Convert each line of the material below into one string in a JSON list, leaving out blank lines.

Extracted material.
* * * * * * * * *

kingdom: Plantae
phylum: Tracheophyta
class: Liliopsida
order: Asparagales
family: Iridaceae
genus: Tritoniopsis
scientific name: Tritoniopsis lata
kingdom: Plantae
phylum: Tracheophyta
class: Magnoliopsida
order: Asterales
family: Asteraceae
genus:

* * * * * * * * *

Task output.
[
  "kingdom: Plantae",
  "phylum: Tracheophyta",
  "class: Liliopsida",
  "order: Asparagales",
  "family: Iridaceae",
  "genus: Tritoniopsis",
  "scientific name: Tritoniopsis lata",
  "kingdom: Plantae",
  "phylum: Tracheophyta",
  "class: Magnoliopsida",
  "order: Asterales",
  "family: Asteraceae",
  "genus:"
]